The main focus here are the Gannets. They are several colonies. They are considered unusual because they are the only major 'mainland' colony of this species, as the other birds tend to roost on steep cliffs on remote islands. In fact, the NZ department of Conservation considers this to be the largest mainland colony of any Gannet species anywhere on the planet. The area is recorded to have over 20,000 birds spread over four main nesting sites, called "Black Reef", "Whalebone Reef", the "Saddle", and the most accessible, the "Plateau". Recent research suggests that the gannet numbers are increasing by around 2.5% each year. However, it is recorded by local naturalist Henry Hill that the gannets only started breeding here from the 1850's.
One of the great things here is that you can get close up and watch and photograph behaviour, such as flying and landing, adults displaying and being romantic...

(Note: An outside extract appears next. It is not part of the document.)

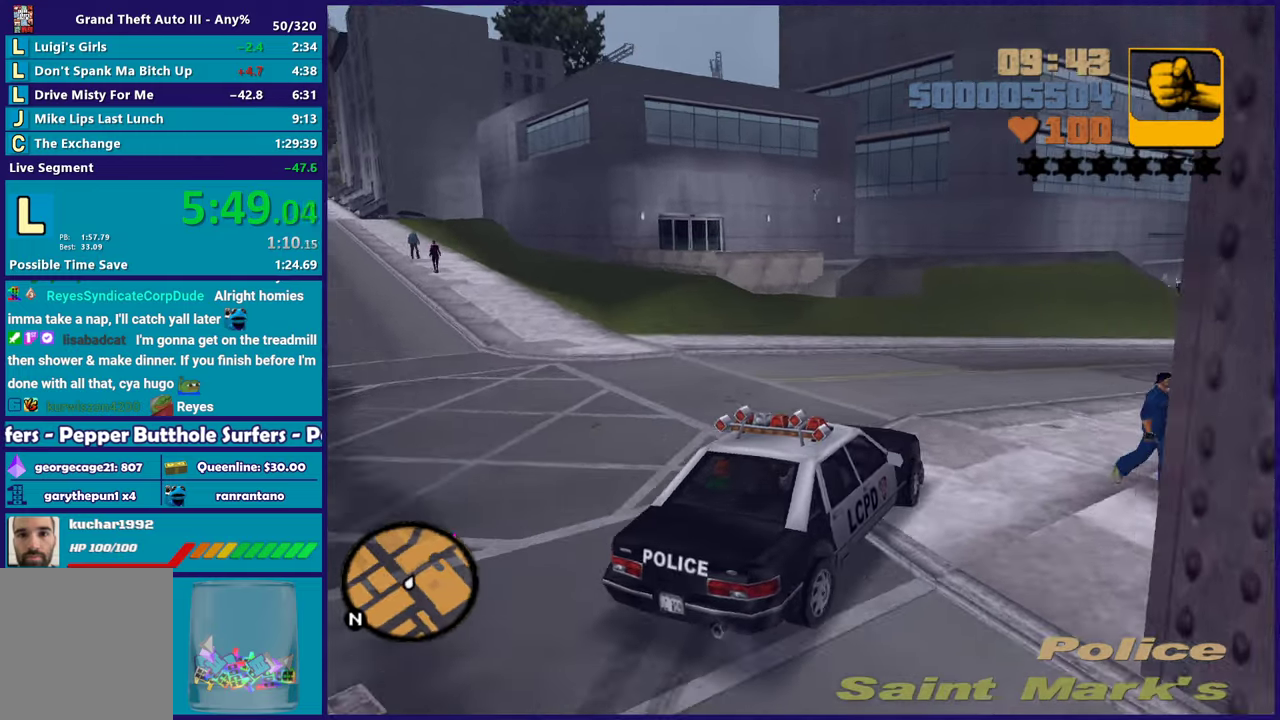
{"dt_ms": 500, "buttons": ["R2"], "left_stick": "down-right", "right_stick": "center", "button_events": []}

...as well as the feeding of young...
The gannets can be accessed by walking along the beach at low tide, although the timing has to be right, and it takes many hours (I have not done this). However, most people visit the reserve by tour operators called "Gannet Beach Adventures" (along the coast) and "Gannet Safaris" (the top of the cliffs in the reserve). I have been on the latter every season for the last 8 years. They serve coffee and cakes while up the stinky reserve, so you get to see and taste the birds! (Actually the cakes and are yummy and the coffee is very good.). The tour is on modified 4WD coasters/rosas. The drive from Napier takes an hour and a half at least, but it involves a steep and scenic drive through the reserve, and all the driver/guides I've had have been friendly and knowledgeable (like most NZ guides). I've also heard good things about the beach safaris.